begin Dataset excerpts

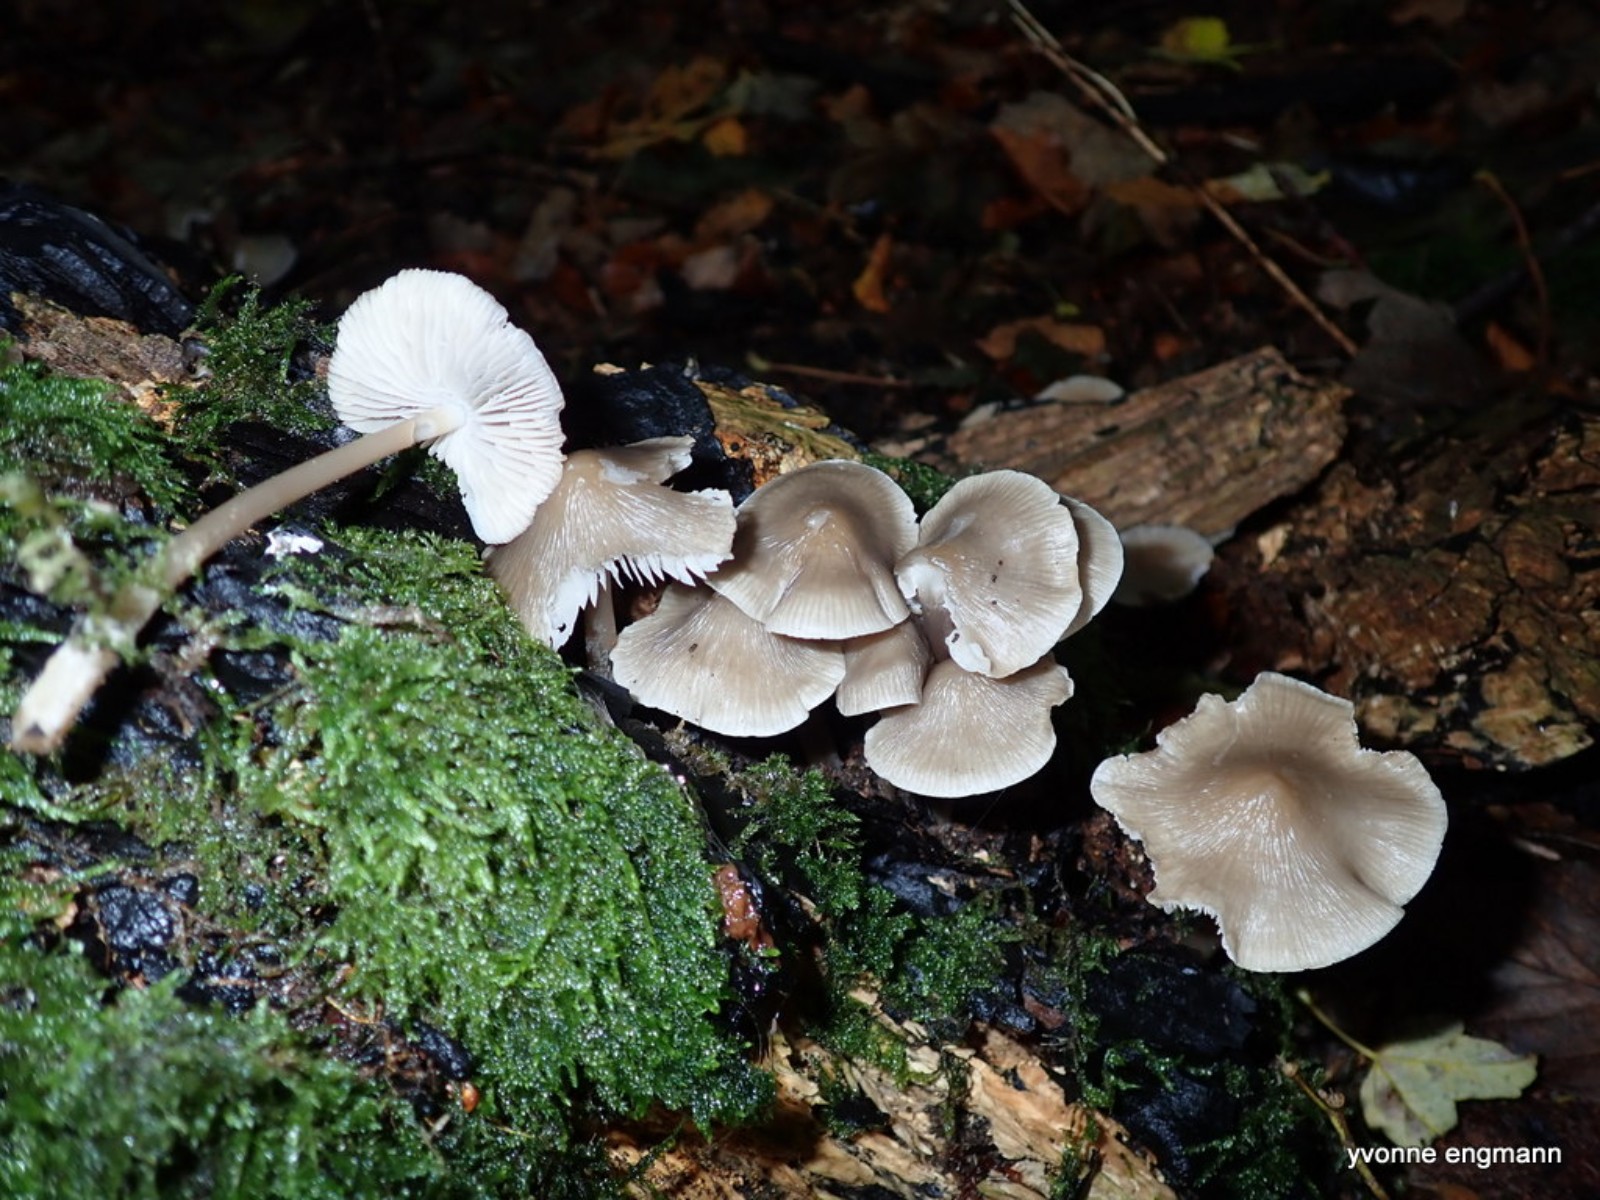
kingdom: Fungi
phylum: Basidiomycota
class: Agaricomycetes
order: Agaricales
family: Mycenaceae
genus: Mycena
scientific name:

end Dataset excerpts

▶ [Aim]: Rename "scientific name" to "binomial name" throughout the records, leaving every other line as it is. Omit the pictures from your answer.

▶ [Exercise output]:
kingdom: Fungi
phylum: Basidiomycota
class: Agaricomycetes
order: Agaricales
family: Mycenaceae
genus: Mycena
binomial name:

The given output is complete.